Gideon Levy, Haaretz, 08/07-2022

C’est ce qu’a écrit le président du Parti travailliste israélien, Merav Michaeli, quelques minutes après qu’Israël a lancé une autre attaque criminelle contre la bande de Gaza, un instant avant le meurtre du premier enfant palestinien, qui ne sera pas le dernier : « Le peuple d’Israël le mérite. Aucun État souverain ne permettrait à une organisation terroriste d’assiéger ses habitants… Je soutiens les forces de sécurité ».

Benjamin Netanyahu n’avait pas répondu, Itamar Ben-Gvir ne s’était pas réveillé, Yoav Gallant n’avait pas encore menacé la tête du serpent, et le leader de la gauche sioniste se rallie déjà à droite, saluant les militaires et soutenant une guerre qui n’avait même pas encore commencé. Cette fois, elle a même dépassé Shimon Peres.

Michaeli ne pardonne pas son incroyable manque de sens moral : après quatre jours de bouclage partiel volontaire dans le sud, la leader de la gauche déclare qu’aucun État n’accepterait un « siège ». Sans broncher, pas d’état. Un membre du gouvernement responsable d’un horrible siège de 16 ans est choqué par un confinement partiel volontaire de 2 minutes. Plutôt que de soutenir la retenue temporaire du gouvernement, qui a duré une éternité de vie papillon (le temps presse, les élections approchent), le Parti travailliste soutient une fois de plus une vaine guerre choisie, comme tous ses prédécesseurs. La gauche sioniste s’inscrit à nouveau dans des doubles standards. Peut-être au moins les partisans du centre-gauche comprendront-ils maintenant : il n’y a pas vraiment de différence entre eux et la droite. Israël ne peut même pas prétendre qu’il n’a pas déclenché cette guerre – dont le nom enfantin, Opération Breaking Dawn, lui a été donné à la naissance ou qu’il n’avait pas le choix. Cette fois, ils ont même laissé tomber les bruits précédents et sont allés droit au but : l’arrestation d’un chef du Jihad islamique en Cisjordanie, dont ils savaient d’avance qu’elle provoquerait une réaction sévère, et l’assassinat d’un commandant dans la bande de Gaza, après quoi ils savaient qu’il n’y avait plus de retour en arrière, et Israël mène déjà une « guerre défensive », la juste guerre d’un État où tout est permis. Le pays pacifique qui ne veut que la sécurité de son peuple – quelle innocence. L’État qui a tout sauf la dissuasion : il n’y a rien ni personne pour empêcher Israël d’attaquer Gaza.

Mais cette fois, le gouvernement est celui du « changement et de la guérison ». Quinze mois après la dernière fusillade, l’Opération Gardien des Murs, l’aube est venue. Cinq semaines après l’entrée en fonction de l’arme la plus rapide de l’Occident, le Premier ministre Yair Lapid envoie déjà l’armée en guerre. Jamais dans l’histoire d’Israël un premier ministre n’a été aussi désireux de tuer. Tous les faits et méfaits de Netanyahu sont pâles en comparaison du crime de lancer une guerre inutile qui ne fera que verser plus de sang, en grande partie palestinien. Et tous les échecs de Netanyahu sont pâles par rapport à sa relative réticence à utiliser la force militaire pendant son mandat. Continuez à vous soucier des cigares – au moins Netanyahu n’a pas à prouver ses références machistes comme le fait Lapid.

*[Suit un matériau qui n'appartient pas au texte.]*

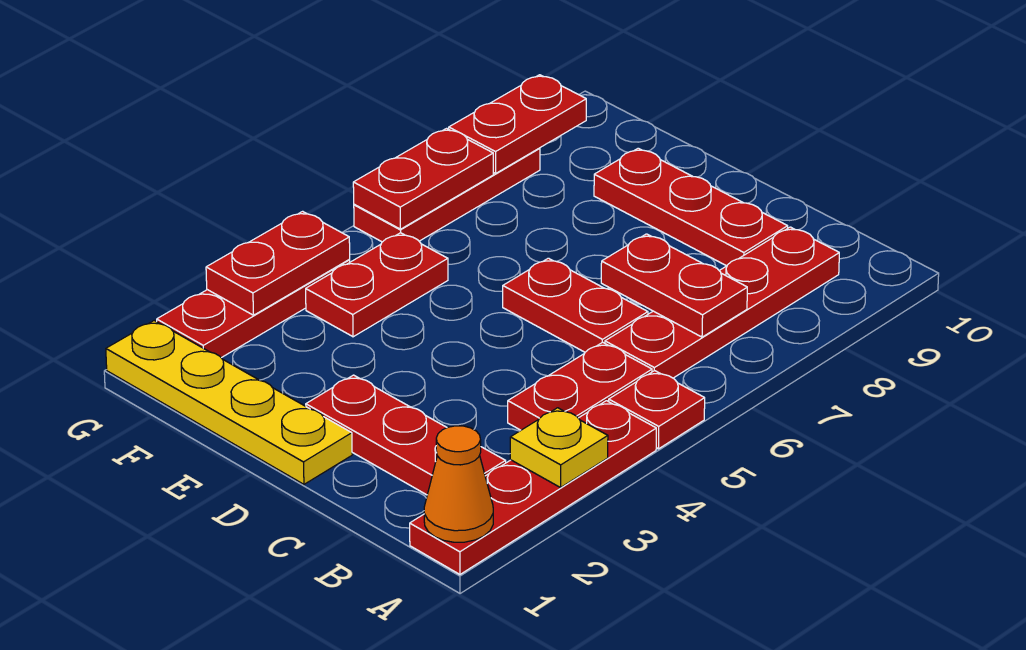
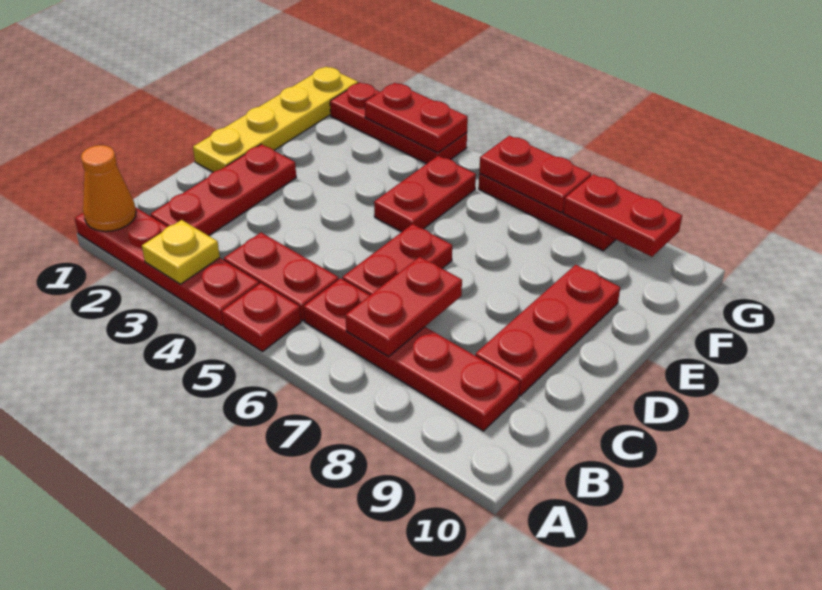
red 1x2 plate [306,233,448,337] -> red 1x2 plate turned to [374,156,476,232]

Il est vrai que les analystes, le club des anciens et les maires du sud poussaient à cette guerre, comme ils le font toujours, mais jamais il n’y a eu une capitulation aussi rapide devant les caprices de la guerre ; Israël a à peine eu une minute pour des digressions passionnées sur les ondes. Aujourd’hui, à quelques mois seulement d’une attaque contre Gaza, il est inutile de se demander quels sont les objectifs. Il n’y a pas d’objectifs, sauf le désir de prouver que le nôtre est le plus grand. S’il y avait des objectifs, et si le repos en était un, et s’il s’agissait d’un gouvernement de changement, Lapid aurait donné à Israël une leçon de retenue ; et si Lapid était aussi un homme d’État courageux, il aurait mené le changement en reconnaissant le Hamas, en levant le siège et en tentant de rencontrer les dirigeants de Gaza. Rien de moins que cela est une continuation directe des politiques de tous les gouvernements israéliens, dans l’ADN desquels des guerres sans fondement sont ancrées. Par conséquent, il n’y a pas besoin d’un gouvernement de changement. N’oubliez pas de vous rappeler qui a déclenché cette guerre et qui l’a soutenue.